17 Dec / Life Among the Terranauts by Caitlin Horrocks [in Shelf Awareness]
Almost a decade since her debut collection, This Is Not Your City, Caitlin Horrocks returns with Life Among the Terranauts. The majority of these 14 stories deliver a gut-punch reminder of the seeming unavoidability of loneliness and isolation, despite the promises of coupledom, familial bonds, and understood social contracts among various groups. Horrocks begins and ends with outwardly constructed worlds – a dilapidated shrinking town in the opening “The Sleep”; the manmade NovaTerra in the titular “Life Among the Terranauts” – which become constricting, even fatal, cages for the inhabitants. More and more citizens in “The Sleep” choose to hibernate rather than face the depressing reality of winter, while the six citizens carefully chosen to create “Life Among the Terranauts” realize too late they cannot fulfill their two-year residency contracts.

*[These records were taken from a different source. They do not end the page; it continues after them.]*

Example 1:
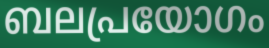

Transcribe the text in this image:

ബലപ്രയോഗം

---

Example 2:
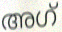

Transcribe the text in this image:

അഗ്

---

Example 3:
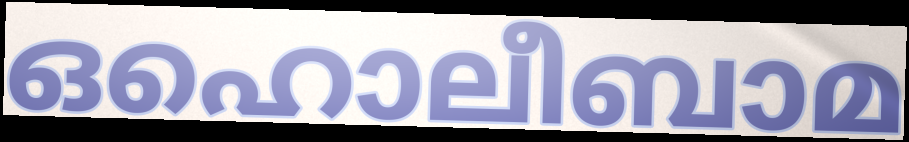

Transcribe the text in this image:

ഒഹൊലീബാമ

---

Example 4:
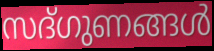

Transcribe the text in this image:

സദ്ഗുണങ്ങൾ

Horrocks’s women are especially prone to solitary confinement, even while surrounded by others. In “Norwegian for Troll,” a midwestern woman living alone in an oversized, aging house is visited by distant “cousins” from Norway she never knew she had. A gay woman who has a proud affinity with her dead grandmother, who seemed to live openly with her lover, faces jarring truths in “Sun City.” A divorced, retired teacher recalls the threatening fourth grader who becomes a murderer nine years later in “Teacher.” A dying woman regrets key moments with her husband and daughter in “And Looked Down One as Far as I Could.” In “Murder Games,” a teen returning from her first date is forced by her tactless mother to relive the still-traumatic loss of her favorite childhood blanket. As a family travels “On the Oregon Trail,” the woman’s family members die one by one.

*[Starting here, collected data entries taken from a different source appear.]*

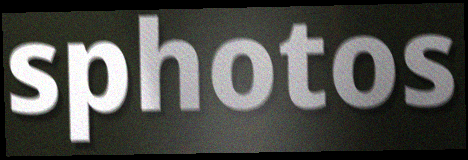
sphotosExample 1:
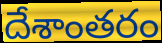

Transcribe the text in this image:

దేశాంతరం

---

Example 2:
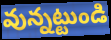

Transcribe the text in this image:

వున్నట్టుండి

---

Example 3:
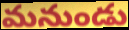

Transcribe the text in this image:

మనుండు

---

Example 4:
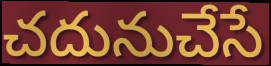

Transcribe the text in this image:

చదునుచేసే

Bad decisions – knowing better, yet still acted upon – cause further estrangement: in “23 Months,” in which a woman new in town goes to a co-worker’s party and sleeps with a stranger under false pretenses; in “Better Not Tell You Now,” about a group of high school girl friends with uncertain futures; in “All Over with Fire,” about an American in the midst of a midlife-crisis affair in Prague; and in “Paradise Lodge,” featuring a Peruvian jungle tour group populated by relationship-challenged travelers.

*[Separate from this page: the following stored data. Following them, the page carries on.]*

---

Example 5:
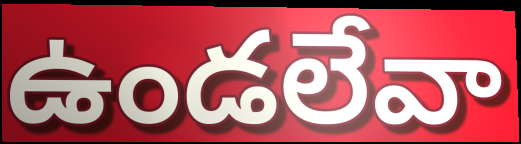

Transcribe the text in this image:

ఉండలేవా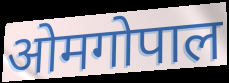
ओमगोपाल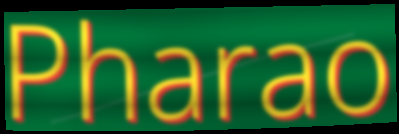
Pharao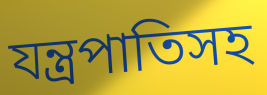
যন্ত্রপাতিসহ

While the collection might be filled with miscommunications and disconnects, Horrocks’s storytelling prowess shines, creating communities that draw in readers immediately, even as the inhabitants are on the verge of personal implosions. Horrocks writes with simple precision, her characters wholly convincing in all their flaws and insecurities. Life Among the Terranauts proves shrewd and rewarding.
Shelf Talker: These 14 stories by Caitlin Horrocks hauntingly explore a modern world populated by men and women who, despite communities of family, friends, and colleagues, ultimately remain alone.